Dass die Schweiz diese Strategie zum Selbstschutz brauchte, wollte Singer auch nicht bestreiten. Im Interview mit der Neuen Zürcher Zeitung (NZZ) hob er aber kurz darauf hervor, dass vieles, was im Zweiten Weltkrieg geschehen sei, noch immer nicht im Bewusstsein des Landes angekommen sei: etwa die Schweizer Flüchtlingspolitik. Sie habe den Nazis bei ihrem "scheußlichsten Verbrechen", dem Holocaust, geholfen.

"Judenstempel" und verbreiteter Antisemitismus

Die Fakten, auf die sich Singer dabei stützte, sind in der Schweiz seit langem bekannt. Spätestens seit einer Veröffentlichung der sogenannten Bergier-Kommission im Jahr 1999 ist die Zurückweisung von Tausenden jüdischen Flüchtlingen an den Schweizer Grenzen öffentlich. 1938 wurde auf Wunsch deutscher Behörden ein "Judenstempel" in den Pässen eingeführt. Dass die Schweiz zudem von August 1942 an grundsätzlich keine "Flüchtlinge aus Rassegründen" mehr aufnahm, war demnach nicht nur Selbstschutz.
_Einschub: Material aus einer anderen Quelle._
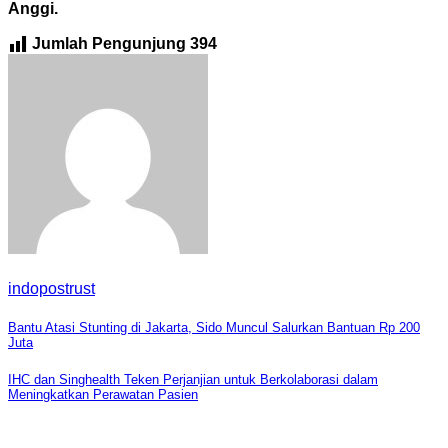
Anggi.
Jumlah Pengunjung
394
indopostrust
Navigasi
Bantu Atasi Stunting di Jakarta, Sido Muncul Salurkan Bantuan Rp 200
Juta
pos
IHC dan Singhealth Teken Perjanjian untuk Berkolaborasi dalam
Meningkatkan Perawatan Pasien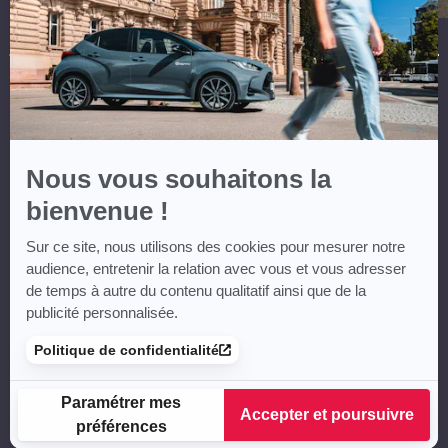
Axeptio
Nous vous souhaitons la
bienvenue !
Sur ce site, nous utilisons des cookies pour mesurer notre
audience, entretenir la relation avec vous et vous adresser
de temps à autre du contenu qualitatif ainsi que de la
publicité personnalisée.
Politique de confidentialité
Paramétrer mes
Accepter et poursuivre
préférences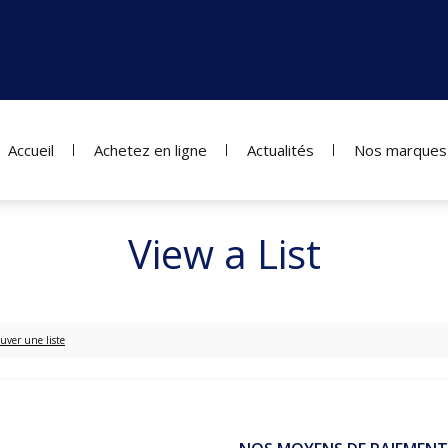
Accueil
Achetez en ligne
Actualités
Nos marques
View a List
uver une liste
Das rigide Vorgehen sei auch durch eine weitverbreitete antisemitische Grundhaltung zu erklären, hieß es.

Viele Politiker wehrten sich, verwiesen auf die gefährliche außenpolitische Lage, die Zwänge, denen sich die Eidgenössische Fremdenpolizei gegenüber sah. Auch wenn man heute weiß, dass das Boot längst nicht voll war. Auf dieses häufig bemühte Sprachbild vom überfüllten Rettungsboot, das mit Aufnahme weiterer Schiffbrüchiger zu kentern drohe, hatte sich die offizielle Schweiz verlegt, als sie 1942 beschloss, die Grenzen zu schließen. Dass die Berichte über Konzentrationslager und Massenerschießungen zu diesem Zeitpunkt längst in der Schweiz angekommen waren, lässt sich klar belegen.

Dennoch irritierte Ueli Maurer, Politiker des rechtspopulistischen Schweizerischen Volkspartei, Anfang 2013 die jüdische Gemeinschaft und Historiker. Der damalige Bundespräsident Maurer lobte die Schweiz als "Insel für viele Bedrohte und Verfolgte". Dass aber Tausende Flüchtlinge in den sicheren Tod abgeschoben wurden, ließ er unerwähnt. Eine Auslassung, die als bewusste Schönfärberei interpretiert wurde. "Wann endlich macht die Schweiz Frieden mit ihrer Geschichte?" fragten Zeitungen.